Vouloir obtenir une combustion complète sur Terre est aléatoire, et ce en raison de la gravité qui induit un fort courant de convection entre la source de chaleur et les gaz incandescents qu'elle produit: c'est la flamme que l'on observe au-dessus de la mèche allumée d'une bougie. La couleur jaune brillant de cette flamme indique d'ailleurs que la combustion est très incomplète et émet en abondance des résidus imbrûlés. En apesanteur, cette même flamme se réduit à une petite zone bleutée faiblement visible, sans convection. Son manque d'intensité indique que la combustion est complète et les rejets pratiquement nuls.
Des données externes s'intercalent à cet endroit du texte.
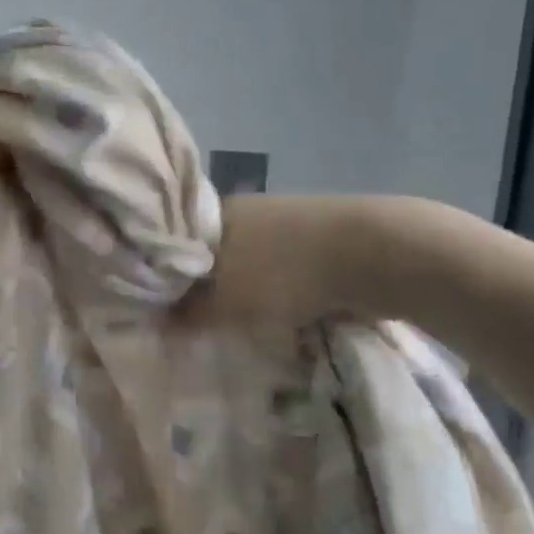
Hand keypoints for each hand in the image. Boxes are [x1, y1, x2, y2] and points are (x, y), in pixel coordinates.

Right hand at [183, 194, 424, 326]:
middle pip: (214, 255)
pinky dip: (280, 288)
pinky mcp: (319, 235)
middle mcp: (245, 209)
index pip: (176, 246)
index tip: (166, 309)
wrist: (373, 252)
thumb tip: (159, 322)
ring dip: (247, 290)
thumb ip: (189, 313)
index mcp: (215, 214)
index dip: (169, 278)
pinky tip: (284, 312)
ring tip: (246, 323)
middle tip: (205, 323)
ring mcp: (285, 218)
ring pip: (250, 261)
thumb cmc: (284, 272)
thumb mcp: (227, 303)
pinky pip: (284, 266)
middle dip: (209, 288)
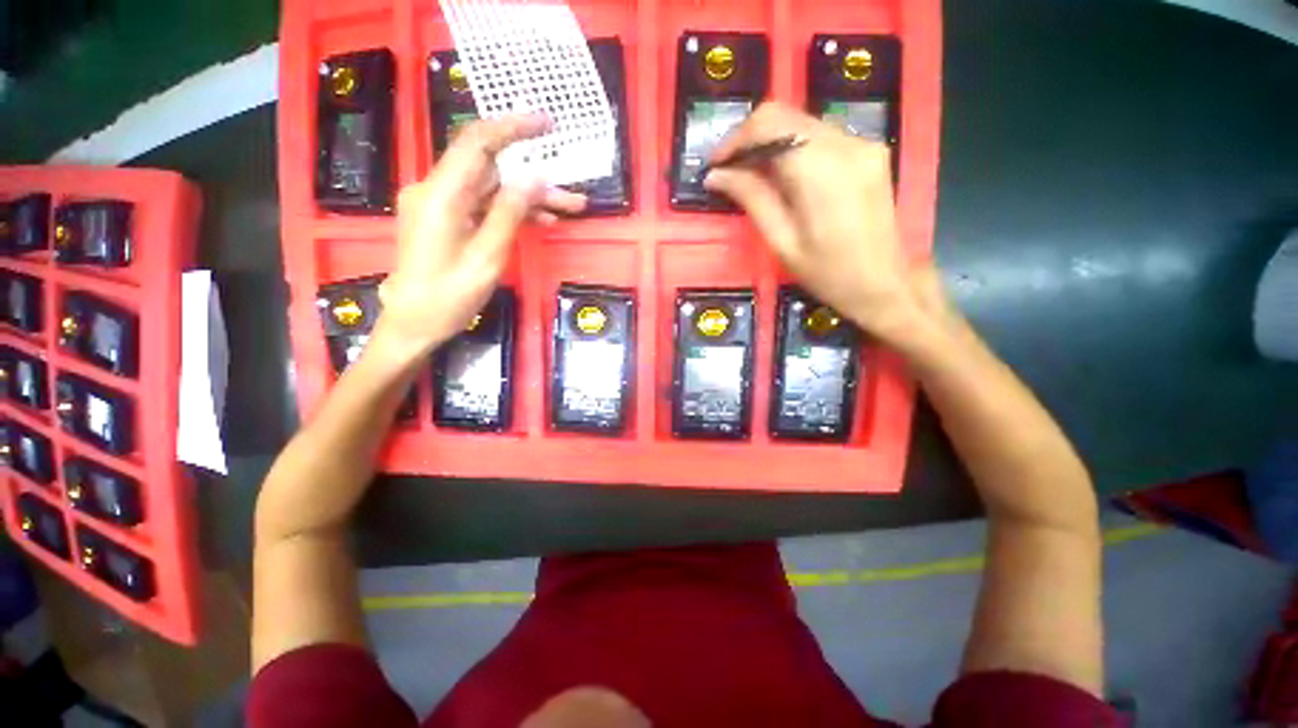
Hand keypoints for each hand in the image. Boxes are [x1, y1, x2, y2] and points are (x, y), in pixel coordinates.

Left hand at [375, 115, 585, 354]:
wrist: (413, 324)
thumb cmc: (449, 297)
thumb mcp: (487, 257)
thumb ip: (510, 213)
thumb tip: (534, 177)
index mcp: (441, 195)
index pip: (477, 142)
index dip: (513, 127)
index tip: (547, 125)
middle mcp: (436, 190)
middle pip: (491, 170)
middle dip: (536, 181)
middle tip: (574, 197)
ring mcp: (440, 205)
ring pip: (491, 190)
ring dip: (529, 200)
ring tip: (567, 212)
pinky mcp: (446, 219)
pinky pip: (482, 206)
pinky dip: (510, 212)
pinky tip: (540, 223)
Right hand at [704, 102, 926, 342]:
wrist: (883, 283)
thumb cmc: (827, 273)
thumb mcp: (781, 241)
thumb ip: (751, 199)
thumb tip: (716, 176)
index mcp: (821, 169)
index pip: (769, 125)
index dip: (735, 140)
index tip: (716, 166)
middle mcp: (845, 143)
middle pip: (785, 115)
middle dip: (749, 139)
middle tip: (729, 171)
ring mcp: (862, 143)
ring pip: (801, 123)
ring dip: (770, 143)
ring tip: (751, 177)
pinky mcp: (869, 151)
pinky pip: (820, 136)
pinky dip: (793, 149)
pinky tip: (783, 177)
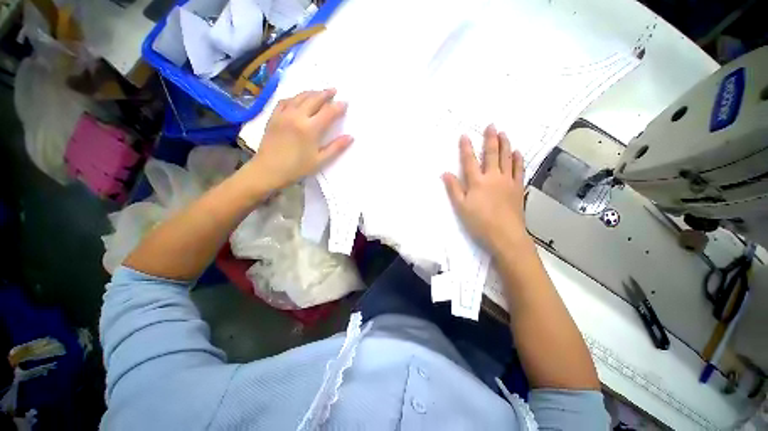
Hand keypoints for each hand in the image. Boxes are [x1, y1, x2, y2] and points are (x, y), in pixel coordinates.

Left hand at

En corollaire, le rendement énergétique est bien supérieur.

Arriver à comprendre les mécanismes d'une combustion complète et arriver à la reproduire sur Terre, éventuellement par d'autres moyens que l'absence de pesanteur, permettrait de résoudre un des problèmes les plus épineux qui se posent aujourd'hui à l'humanité: celui de la pollution. Plusieurs programmes de recherches sur la combustion sont d'ores et déjà programmés à bord de la Station Spatiale Internationale, tant dans les modules américains qu'européens.

 

La biotechnologie

La biotechnologie repose sur la biologie et est à la base de toute recherche dans ce domaine. Elle réclame de nombreuses manipulations de tissus, d'organismes vivants, mais aussi de molécules complexes.

Sur Terre, ces manipulations sont souvent compliquées par le simple fait que la force de gravitation déplace les cellules en cours de multiplication vers le fond des boîtes de culture, contrariant leur agencement en trois dimensions. En micropesanteur par contre, les cellules restent en suspension et se répartissent selon une organisation totalement naturelle, ce qui permet de mieux comprendre les mécanismes de leur genèse et de leur croissance. De plus, il semblerait aussi que des tissus cancéreux se multiplient beaucoup plus lentement en apesanteur qu'au sol, mais la faible durée des expériences entreprises jusqu'à présent n'a pas permis de le confirmer.

On le voit, le rôle de la Station Spatiale Internationale est prépondérant aussi dans ce domaine, qui n'est qu'un des nombreux exemples dans le vaste territoire de la Science du Vivant.

A bord du module européen Columbus, l'instrument Biolab, notamment, sera consacré aux expériences sur les micro-organismes, les cellules animales, les cultures de tissus, les petits végétaux et les petits invertébrés.

L'aspect humain

Un aspect non moins important de la Station Spatiale Internationale sera apporté par sa définition même: faire vivre et collaborer une population composée d'individus d'une quinzaine de pays, de cultures et de langues très différentes. La conduite des opérations à bord de cet espace restreint impose une collaboration, voire une complicité de tous les instants, souvent de la part d'hommes et de femmes appartenant à des pays qui souvent, il n'y a pas très longtemps se considéraient comme des ennemis. N'en doutons pas, la population de notre planète ne pourra tirer que des avantages de l'observation de leur comportement.

Une des conséquences des programmes de recherches mis en commun entre les équipes de différentes nationalités sera aussi la mise à niveau non seulement des connaissances, mais aussi des méthodes d'investigation et des moyens d'exploration des domaines les plus avancés en recherche scientifique.

Mais la retombée la plus importante sur le plan humain pourrait simplement être l'existence même de cette station spatiale, devenue le symbole le plus évident d'une humanité en quête de progrès, passant au-dessus de nos têtes plusieurs fois par jour, se jouant de cette invention artificielle que sont nos frontières et animée par un équipage multiculturel et multiracial en parfaite harmonie.